Representatives of the Environmental Protection Agency (EPA) in the US have proposed going back on a previous endorsement of limits on mercury pollution.

Under former President Barack Obama, the US enacted Mercury and Air Toxic Standards (MATS) in 2011 which forced coal-fired power plants to cut mercury output. The industry has since mostly complied with the regulation; some plants were shut down while other locations upgraded their equipment to cut pollution.

On Friday, the EPA said the 2011 rule will stay in place. However, the agency proposed it was not "appropriate and necessary" to regulate these emissions "because the costs of such regulation grossly outweigh the quantified […] benefits."

The agency's reassessment of an earlier 2016 endorsement showed that complying with MATS cost the government between $7.4 billion to $9.6 billion (€6.5 billion to €8.4 billion) every year, but only brought in up to $6 million in measurable health benefits.

Read more: Trump administration plans to roll back coal regulations

Trump withdraws from Paris climate accord

Brain damage, learning disabilities and birth defects

In arguing for the limits, environmentalists have pointed at unquantifiable benefits such as reduced health care costs, cleaner air and cleaner water. Mercury can cause brain damage, learning disabilities and birth defects in children, as well as problems for women during pregnancy.

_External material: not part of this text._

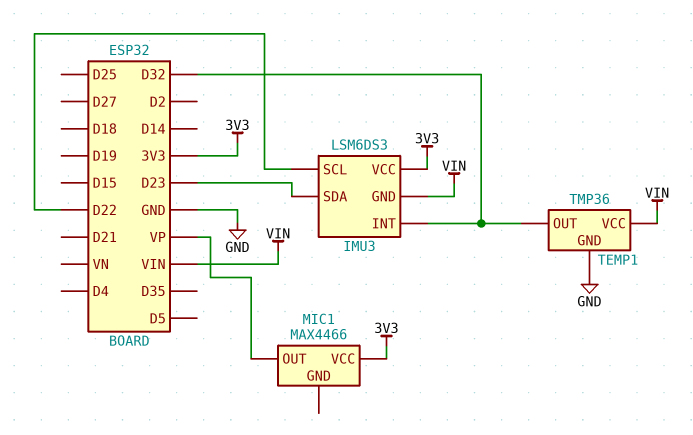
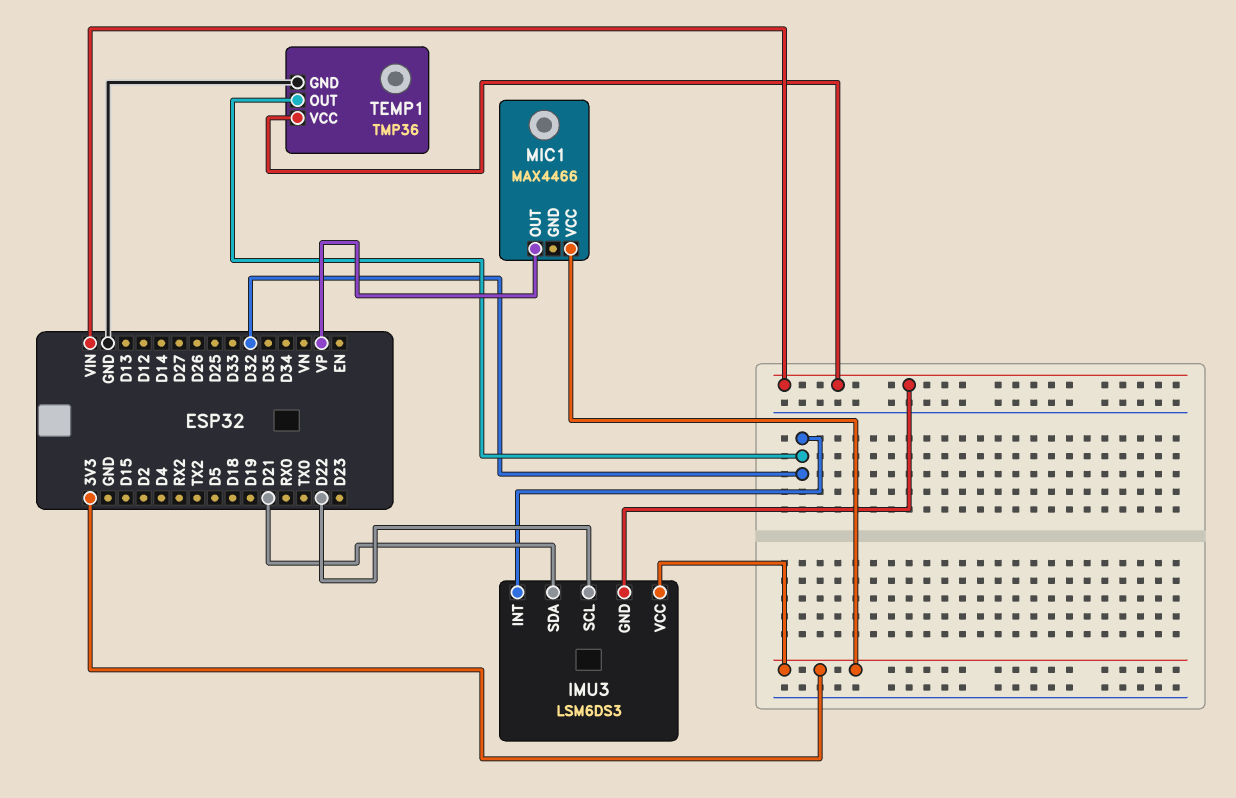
IMU3 pin SDA: D23 -> D21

"The policy [acting EPA head] Andrew Wheeler and [President] Donald Trump proposed today means more pregnant women, young children and the elderly will be exposed to deadly neurotoxins and poisons, just so wealthy coal and oil barons can make a few extra bucks," Sierra Club Beyond Coal Campaign Director Mary Anne Hitt said in a statement.

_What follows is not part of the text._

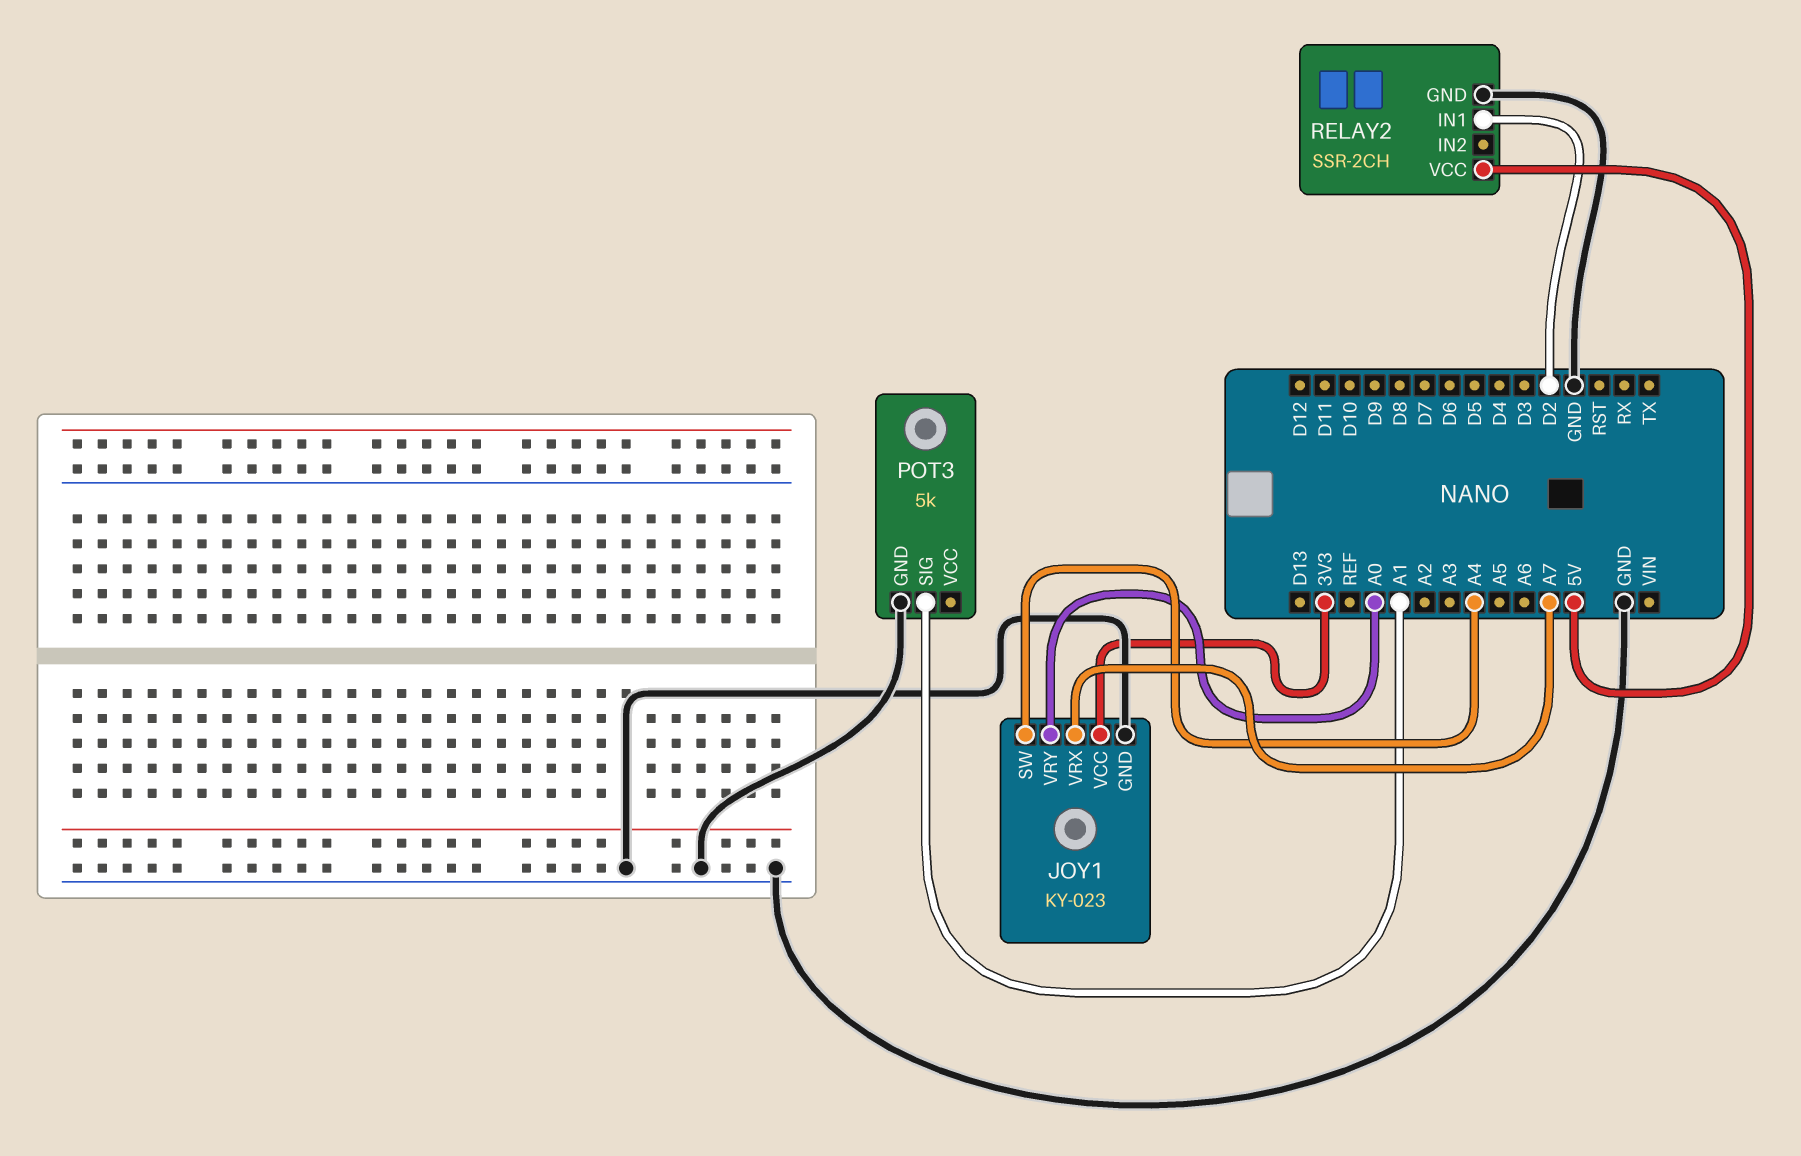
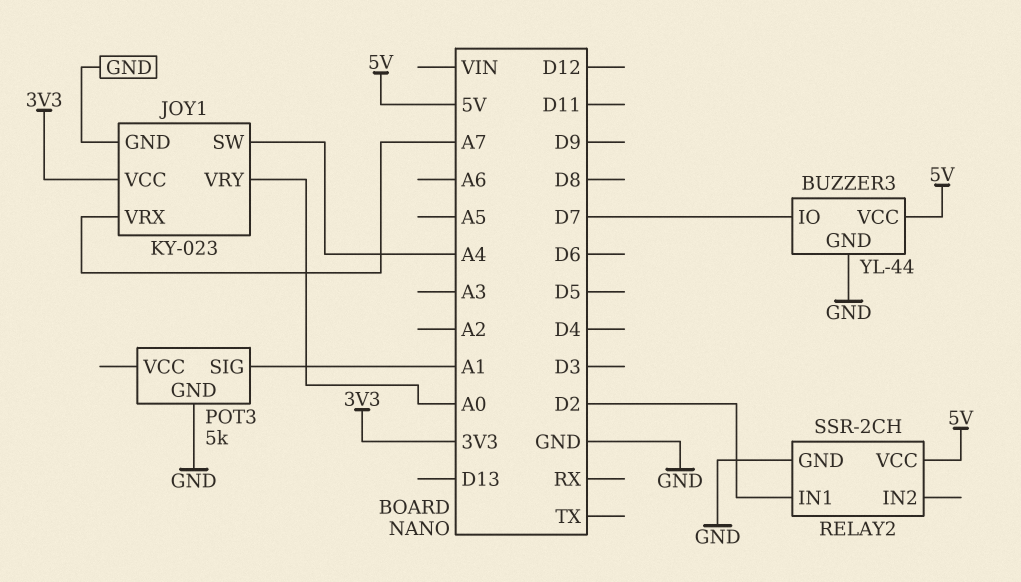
BUZZER3: none -> YL-44
BUZZER3 pin GND: none -> GND
BUZZER3 pin IO: none -> D7
BUZZER3 pin VCC: none -> 5V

"Virtually every coal plant in the US has already met this lifesaving standard, and now Trump is recklessly trying to roll it back," she said.

Wheeler, a noted former lobbyist for coal energy companies, was chosen by Trump as acting EPA administrator after Wheeler's predecessor, Scott Pruitt, was forced out over several embezzling scandals in July.

'Defeat from the jaws of victory'

Coal power plants are the single biggest source of mercury pollution in America, accounting for nearly half of mercury pollution in 2015, according to a recent study published by Harvard University's School of Public Health.

Senator Tom Carper, the ranking Democrat on the US Senate's Environment and Public Works Committee, spoke out against the move.

The EPA has "decided to snatch defeat from the jaws of victory" after the successful cleanup of toxins from the country's coal-plant smokestacks, Carper said.

The EPA said it would take comments on its proposal for the next 60 days and hold at least one public hearing before making a final ruling.

Friday's move was the latest step in an effort to roll back dozens of Obama-era pollution limits. Former EPA air-quality official Janet McCabe said the proposal was part of "the quiet dismantling of the regulatory framework" for the federal government's environmental protections.

Even though the proposal was made public during the holiday season and one week into the US government shutdown "this low-key announcement shouldn't fool anyone — it is a big deal, with significant implications," she said.